Lens and sensor parameters

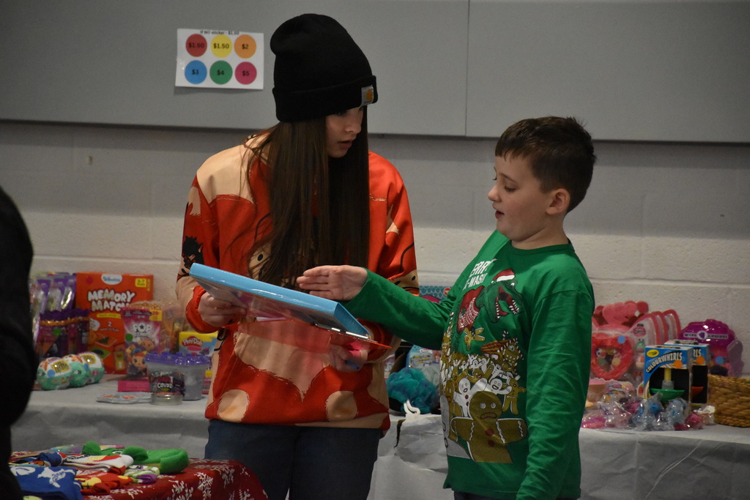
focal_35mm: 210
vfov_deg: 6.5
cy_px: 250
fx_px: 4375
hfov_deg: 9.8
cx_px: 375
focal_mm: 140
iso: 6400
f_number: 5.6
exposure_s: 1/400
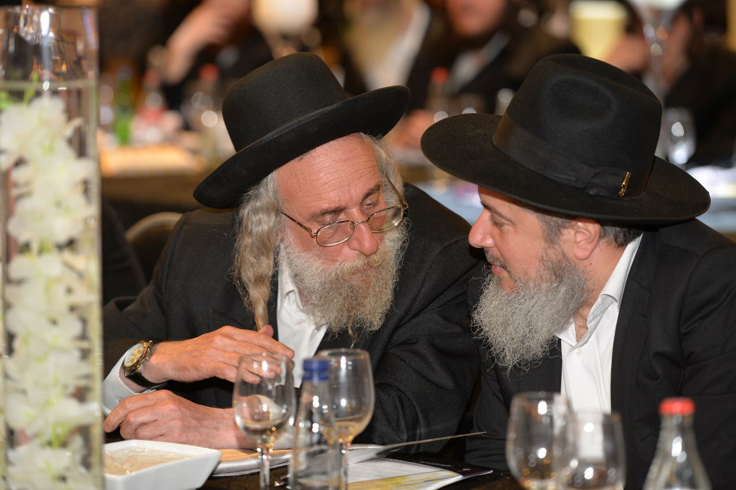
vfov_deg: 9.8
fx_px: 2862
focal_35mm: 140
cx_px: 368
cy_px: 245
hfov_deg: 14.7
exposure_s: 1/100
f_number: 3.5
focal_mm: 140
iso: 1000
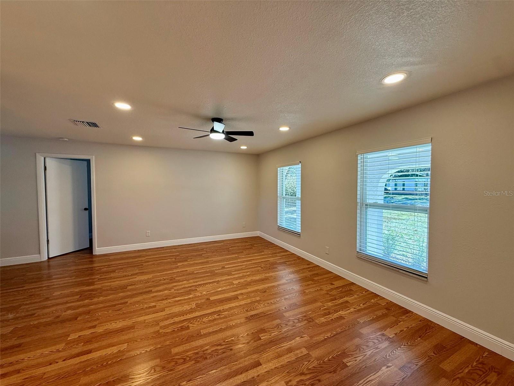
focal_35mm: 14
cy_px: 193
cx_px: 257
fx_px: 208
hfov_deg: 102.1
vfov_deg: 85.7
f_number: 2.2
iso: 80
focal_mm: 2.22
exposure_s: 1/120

==

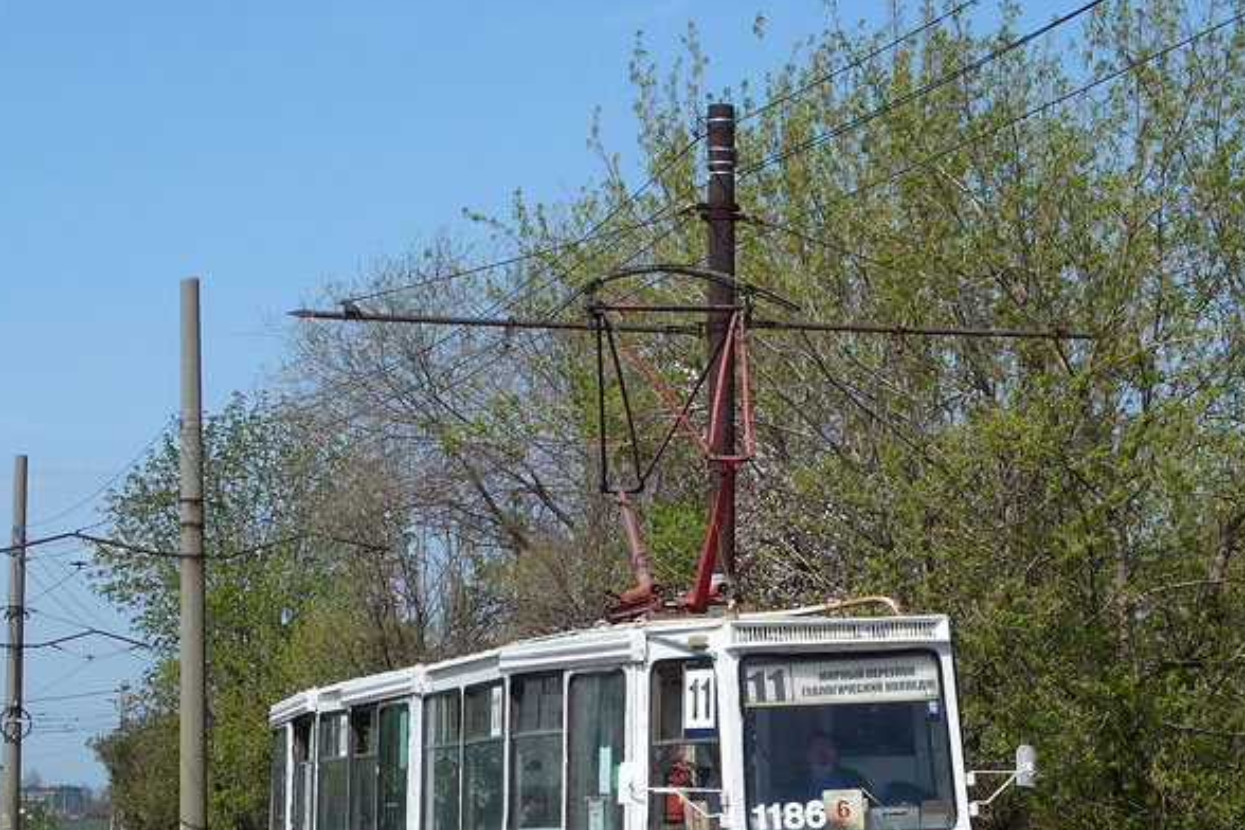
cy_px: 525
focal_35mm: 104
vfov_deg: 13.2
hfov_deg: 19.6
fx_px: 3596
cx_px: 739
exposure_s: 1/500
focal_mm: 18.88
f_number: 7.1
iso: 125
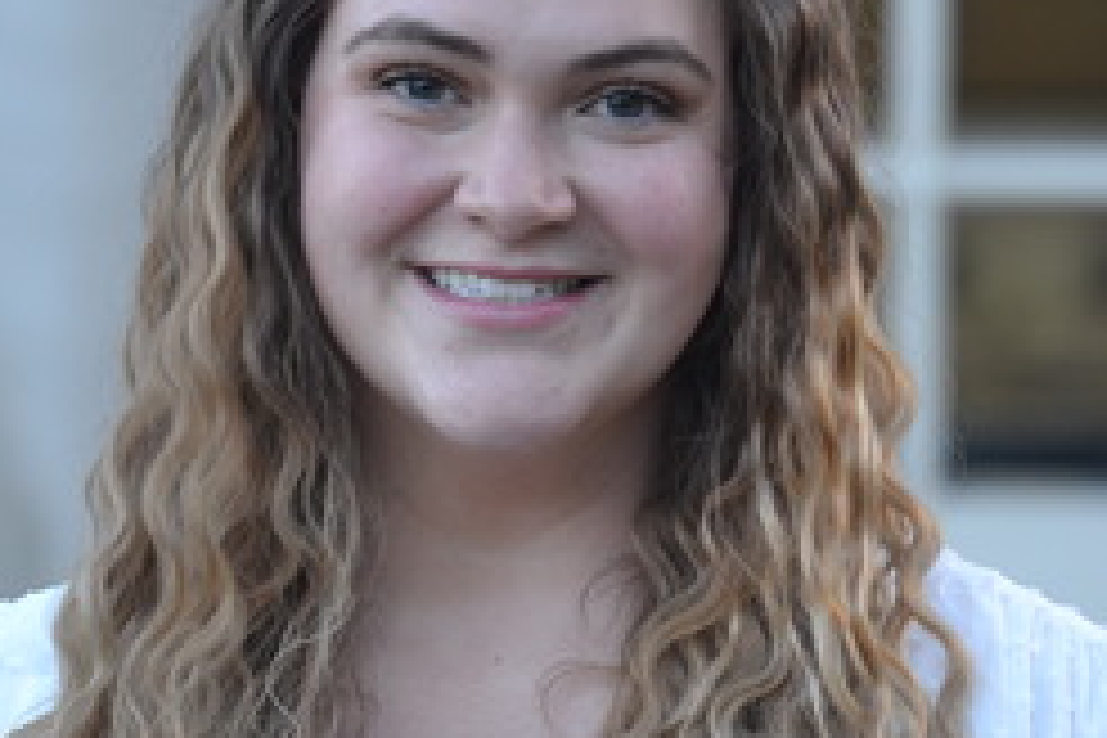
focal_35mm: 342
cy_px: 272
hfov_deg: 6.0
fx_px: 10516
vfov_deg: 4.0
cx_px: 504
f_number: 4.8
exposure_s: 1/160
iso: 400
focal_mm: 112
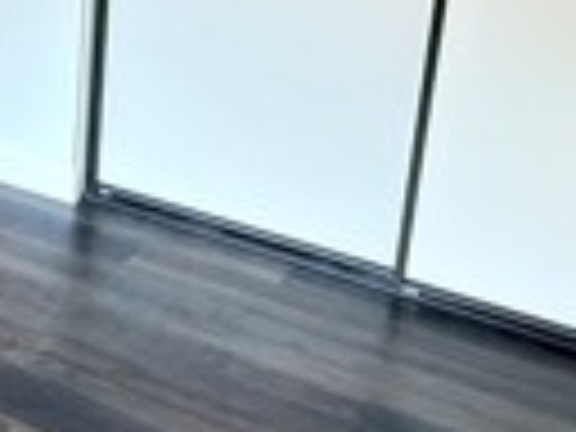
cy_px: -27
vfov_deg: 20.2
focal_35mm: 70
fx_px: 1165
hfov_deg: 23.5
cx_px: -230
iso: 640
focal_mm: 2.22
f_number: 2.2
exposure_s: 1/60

* * *

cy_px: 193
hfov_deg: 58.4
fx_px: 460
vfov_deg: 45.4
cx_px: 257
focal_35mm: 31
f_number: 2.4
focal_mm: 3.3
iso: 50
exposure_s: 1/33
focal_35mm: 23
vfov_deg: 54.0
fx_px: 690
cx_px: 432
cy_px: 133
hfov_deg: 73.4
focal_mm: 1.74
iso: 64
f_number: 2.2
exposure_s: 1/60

_What to produce_. Start with the line above containing "focal_35mm: 210" and end with the line containing "exposure_s: 1/120". Set down that stretch exactly, without any pictures.

_Task response_.
focal_35mm: 210
vfov_deg: 6.5
cy_px: 250
fx_px: 4375
hfov_deg: 9.8
cx_px: 375
focal_mm: 140
iso: 6400
f_number: 5.6
exposure_s: 1/400
vfov_deg: 9.8
fx_px: 2862
focal_35mm: 140
cx_px: 368
cy_px: 245
hfov_deg: 14.7
exposure_s: 1/100
f_number: 3.5
focal_mm: 140
iso: 1000
focal_35mm: 14
cy_px: 193
cx_px: 257
fx_px: 208
hfov_deg: 102.1
vfov_deg: 85.7
f_number: 2.2
iso: 80
focal_mm: 2.22
exposure_s: 1/120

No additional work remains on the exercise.